### Travail demandé
Dans l'extrait sur Course Hero, remplacez « startup » par « jeune pousse » en recopiant le passage allant de « Contrairement à ses » jusqu'à « de ressources partagées. » inclus.

### Extrait choisi
- - - - -

L’un des principaux axes de développement de Udemy est, à l’instar de Pluralsight, d’opérer une mutation d’un business B2C, difficile et coûteux à pénétrer, à un modèle B2B. Les entreprises peuvent disposer d’un accès illimité à plus de 4000 cours pour la modique somme de 360$ par an et par utilisateur.
Les fondateurs, d’origine turque (eh oui, l’immigration apporte énormément à la scène entrepreneuriale nord-américaine !), sont très présents sur Twitter où ils partagent leurs aventures entrepreneuriales, à suivre sur @erenbali et @gaganbiyani. Ce dernier a notamment partagé une série de tweets concernant Udemy, et la manière dont il s’est fait remercier.
🇺🇸 Course Hero 🇺🇸
Valorisation : 1,1 milliard de dollars
Création : 2006
Montant levé : 27,4 millions de dollars
Imaginez une plateforme d’apprentissage participative où vous avez accès à des briques de cours de toutes les universités si vous décidez d’y contribuer. C’est ce que réalise Course Hero, qui a rejoint récemment le club des licornes suite à une très modeste levée de fonds de 10 millions de dollars, menée par NewView Capital, un fonds spin-out de NEA (New Enterprise Associates).
Contrairement à ses pairs, Course Hero revendique d’être rentable depuis longtemps. Son CEO, Andrew Grauer affirme que Course Hero gagne effectivement de l’argent depuis 2012. En 2019, la startup basée à Redwood City, au nord de la Silicon Valley, et composée de 200 employés, revendique un chiffre d’affaires supérieur à 100 millions de dollars. Son revenu provient de son million d’utilisateurs déboursant entre 10 et 40 dollars par mois pour avoir accès aux 40 millions de ressources partagées.

- - - - -

### Extraits de données
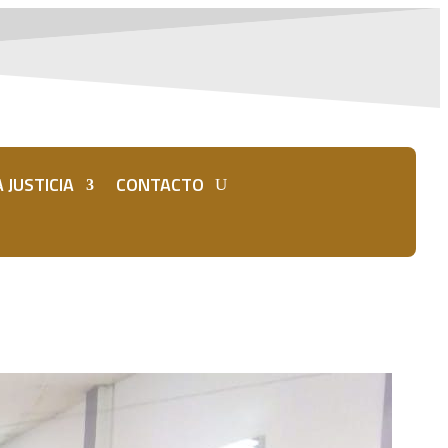
 JUSTICIA
CONTACTO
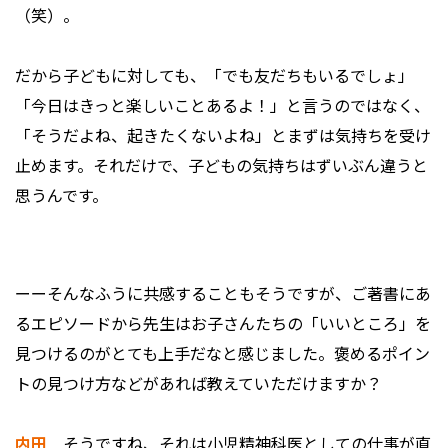
（笑）。
だから子どもに対しても、「でも友だちもいるでしょ」
「今日はきっと楽しいことあるよ！」と言うのではなく、
「そうだよね、起きたくないよね」とまずは気持ちを受け
止めます。それだけで、子どもの気持ちはずいぶん違うと
思うんです。
ーーそんなふうに共感することもそうですが、ご著書にあ
るエピソードから先生はお子さんたちの「いいところ」を
見つけるのがとても上手だなと感じました。褒めるポイン
トの見つけ方などがあれば教えていただけますか？
内田
そうですね、それは小児精神科医としての仕事が直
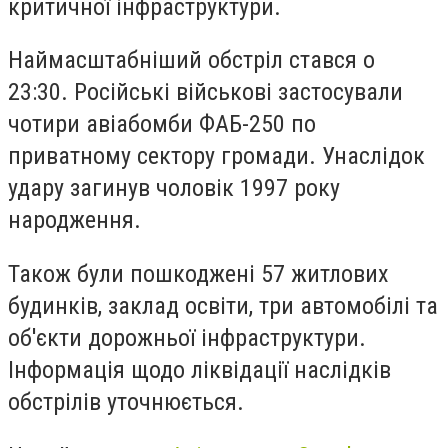
критичної інфраструктури.
Наймасштабніший обстріл стався о
23:30. Російські військові застосували
чотири авіабомби ФАБ-250 по
приватному сектору громади. Унаслідок
удару загинув чоловік 1997 року
народження.
Також були пошкоджені 57 житлових
будинків, заклад освіти, три автомобілі та
об'єкти дорожньої інфраструктури.
Інформація щодо ліквідації наслідків
обстрілів уточнюється.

- - - - -

### Votre réponse
Contrairement à ses pairs, Course Hero revendique d’être rentable depuis longtemps. Son CEO, Andrew Grauer affirme que Course Hero gagne effectivement de l’argent depuis 2012. En 2019, la jeune pousse basée à Redwood City, au nord de la Silicon Valley, et composée de 200 employés, revendique un chiffre d’affaires supérieur à 100 millions de dollars. Son revenu provient de son million d’utilisateurs déboursant entre 10 et 40 dollars par mois pour avoir accès aux 40 millions de ressources partagées.